For the closing words, I’m going to read you a book.

As it was published in 1947, I’m hoping most of us are familiar with it in some way.

It’s quite short and the plot is not hard to follow.  There’s a baby bunny and the bunny’s mommy.  They wind down for bedtime by saying Goodnight to all the objects in the room.

Spoiler Alert…….At the end of the book, the baby bunny is asleep.

When I used this book was a bedtime story, my children were not always asleep after just one reading.  Eventually the words in the book became more prayer than poem and I said said an entire rosary every night trying to achieve the same results as the Mommy-bunny.   I know this book inside-out, upside-down and backwards.

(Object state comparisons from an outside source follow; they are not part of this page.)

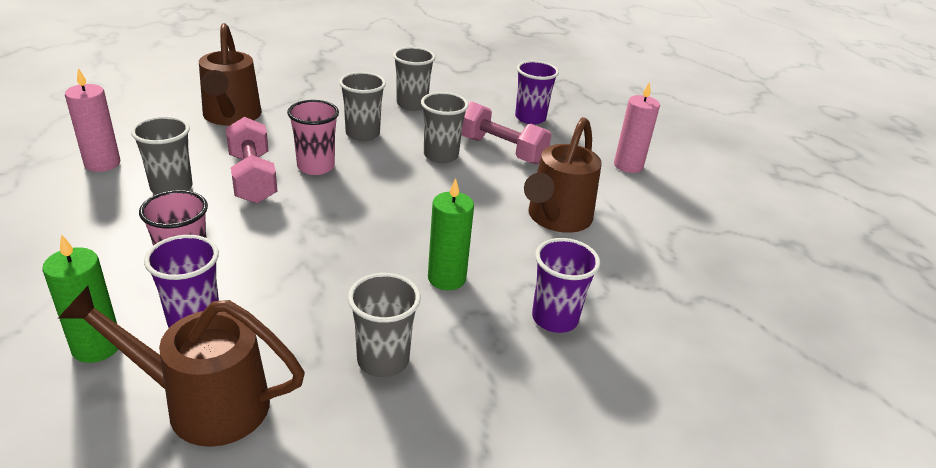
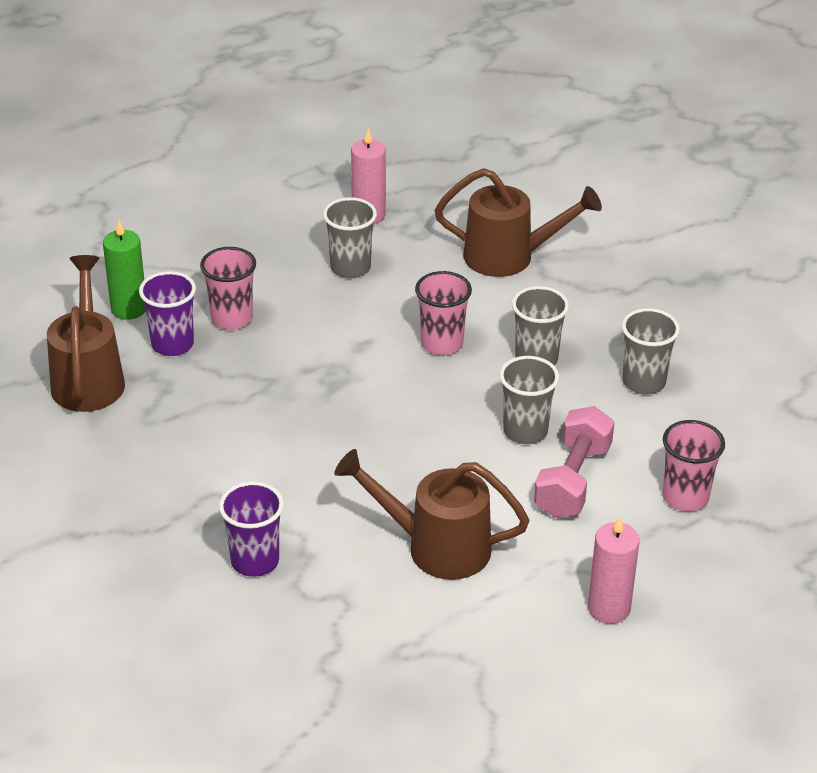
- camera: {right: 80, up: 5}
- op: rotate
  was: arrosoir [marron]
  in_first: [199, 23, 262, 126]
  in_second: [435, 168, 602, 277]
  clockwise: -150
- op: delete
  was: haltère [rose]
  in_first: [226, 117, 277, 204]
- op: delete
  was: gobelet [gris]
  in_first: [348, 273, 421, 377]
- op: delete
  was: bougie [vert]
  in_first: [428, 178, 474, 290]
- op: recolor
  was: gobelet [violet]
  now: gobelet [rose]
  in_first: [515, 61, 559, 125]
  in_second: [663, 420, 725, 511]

Now I am not reading you this book because I think it’s naptime.  Although there are those who say the sound of my voice will put them to sleep.

I am reading this book as a reminder of just how generous we all can be.  I invite you to look back into your memory.  To a time when you read a bedtime story for the 1000th time.   The times you rearranged your schedule, stayed up late or got up early.  When you looked for spare change not just in your purse or pocket but in the cupholder, under the seat and in the glove box.

When we go that extra mile, when we willingly lovingly give our time, our talents and our treasures, our generosity makes all the difference.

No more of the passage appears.